How many of you here have your own portfolios? Do you guys go to studios to take professional photograps? How many pictures (minumum) needed in a portfolio and how much does this all cost you?

I apologize for asking so many questions but i'm really new at this and interested in learning to become a MA/freelance MA. Thanks.


----------



## JesusShaves (Oct 18, 2005)

I'm not so sure for a make up artist portfolio, but i've learnt for a art/photography folio they want about 20 images/pages.  Since i do photography, i took some pics in my uni studio for free.  It is quite costly for professional studio, so i'd suggest taking your own photos.  

- Like everyone would say, take photos in natural light. Avoid indoor lighting, since it can give your photos a ugly yellow tinge (unless you have a filter to correct it).  
- If you use a 35mm camera you can get special portrait film with a speed of (ISO)100, that picks up colour as true to life and is fine grained so detail is picked up well.
- take a photo with and without flash.  Then choose the best photo.

Generally, each photo should have different looks... be it 
natural look/neutrals/ colour/ dramatic etc etc on a range of models.

I'm not too sure on sizings on photos... depending on the size of you portfolio (mines A1... but thats a art/photography one lols) Im assuming a make up one would be A4 (easy to lug about with you lols) 

I'd have photos printed up at 9 x 6 / 8 x 10 mounted neatly in a porfolio. 

hopefully this will help you somewhat... bleh this is all do it yer self folio talk... OR you can just forget what i said and get it all professionally done.. lols!


----------



## khadijah (Oct 18, 2005)

lol, those are all great tips! thanks. I didnt know that you can actually, erm, do-it-yourself. I don't have a great camera, but would a digital camera work and do you know if I could use digitally edited pictures for folios? (like filtering or touch-ups)


----------



## JesusShaves (Oct 19, 2005)

well i cheat ;o) ,haha i am an anti digital photographer... if its taken by digital i'll photoshop the hell out of it.  

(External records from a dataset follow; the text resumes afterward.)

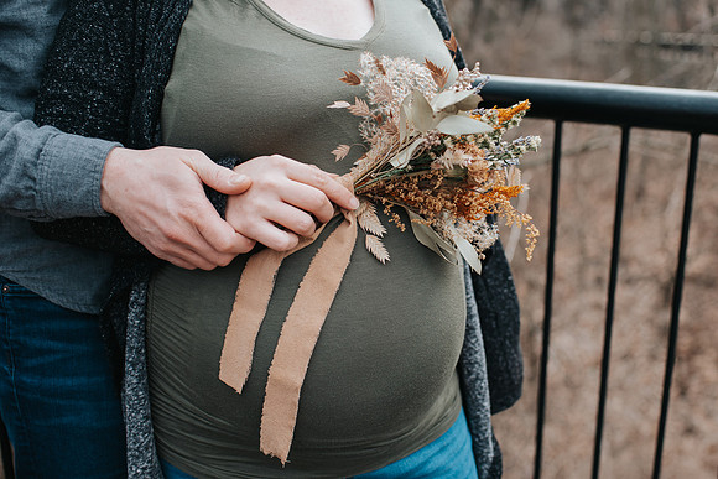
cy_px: 221
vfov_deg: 32.1
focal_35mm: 42
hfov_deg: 46.4
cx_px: 424
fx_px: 833
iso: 450
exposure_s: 1/800
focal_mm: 35
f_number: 3.2
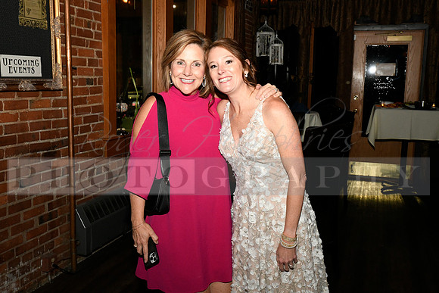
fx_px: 488
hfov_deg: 48.4
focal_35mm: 40
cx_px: 220
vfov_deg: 33.4
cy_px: 146
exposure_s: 1/60
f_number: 11
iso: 6400
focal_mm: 40
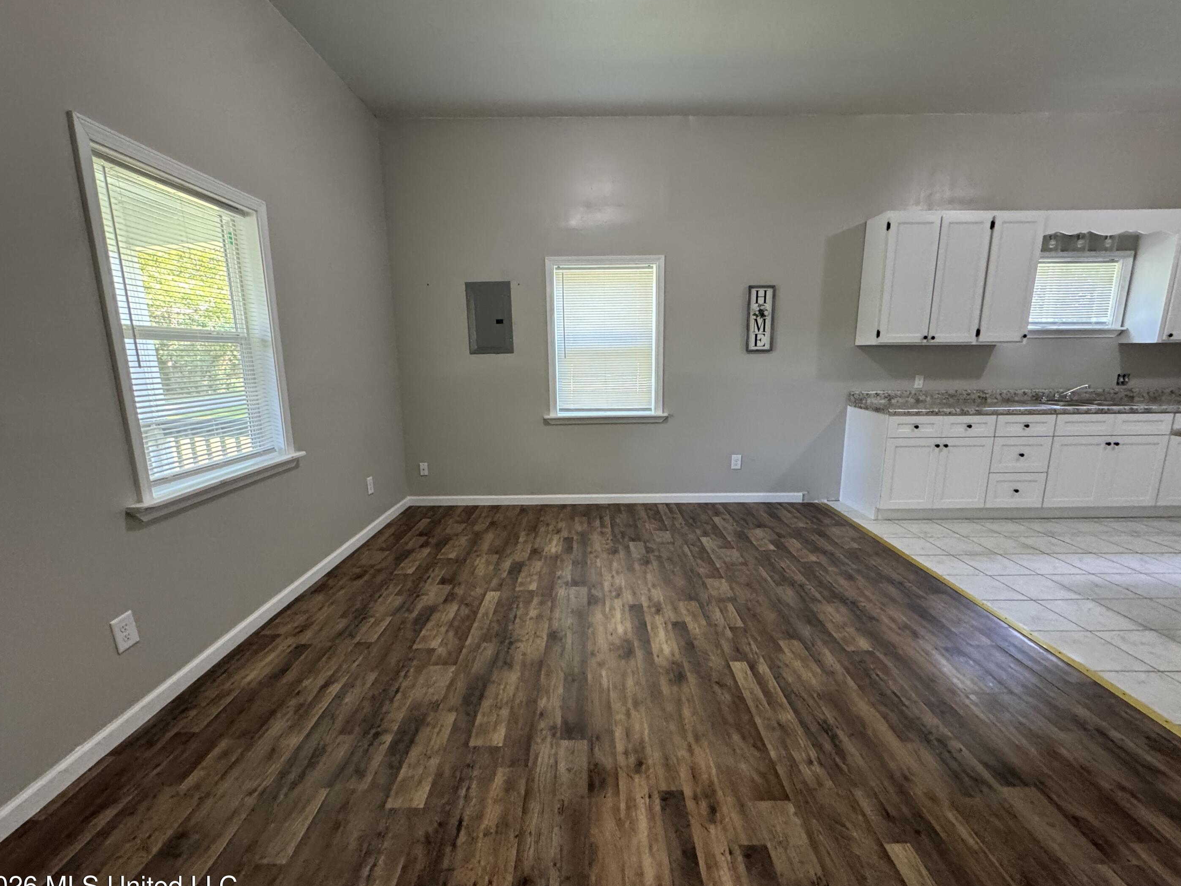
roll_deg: +0.0
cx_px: 589
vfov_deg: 81.7
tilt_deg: -11.9
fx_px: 512
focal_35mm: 15
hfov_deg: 98.2
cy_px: 455
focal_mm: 2.22
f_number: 2.2
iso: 400
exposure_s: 1/60
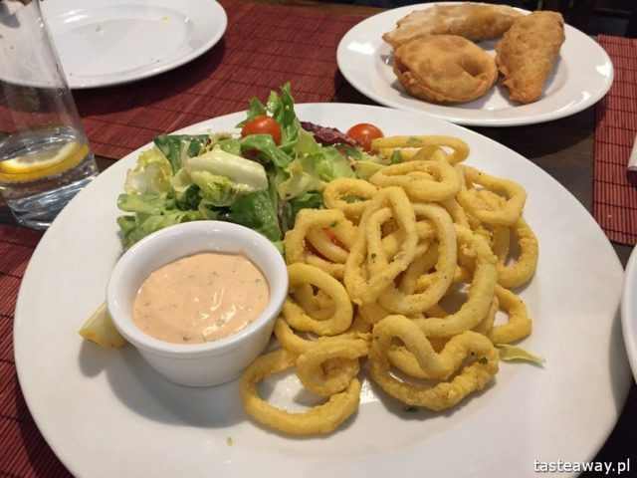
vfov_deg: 48.2
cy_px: 239
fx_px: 534
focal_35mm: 29
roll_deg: +2.8
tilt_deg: -42.5
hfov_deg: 61.7
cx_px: 318
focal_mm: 4.15
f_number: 2.2
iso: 200
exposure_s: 1/33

But seriously... crappy digi cam = not too good quality pics... therefore its inevitable that it will need touch ups on colour/saturation/sharpness/levels.  Think of it this way, most images you see in magazines of models have been touched up somewhat.  But i do say that when its over done, its not a good look. I'd say the employers would like to see your capabilities in the portfolio.  

some more tips... if you just plan on taking make up photos (non fashion editorialish ones) get a clean white background (eg linen)   just to mask anything behind (so only the model is seen... no distractions)

Im a student.. so do it myself is all i can do... plus im a cheap skate 
	

	
	
		
		

		
		
	


	




) Sorry if this is all so incoherrent... im a lil out of it! if you want any more specific tips i can go on and on.. lols... i just tried to trim what i was explaining.  But i also love giving tips (its helps me to see what i know and dont)


----------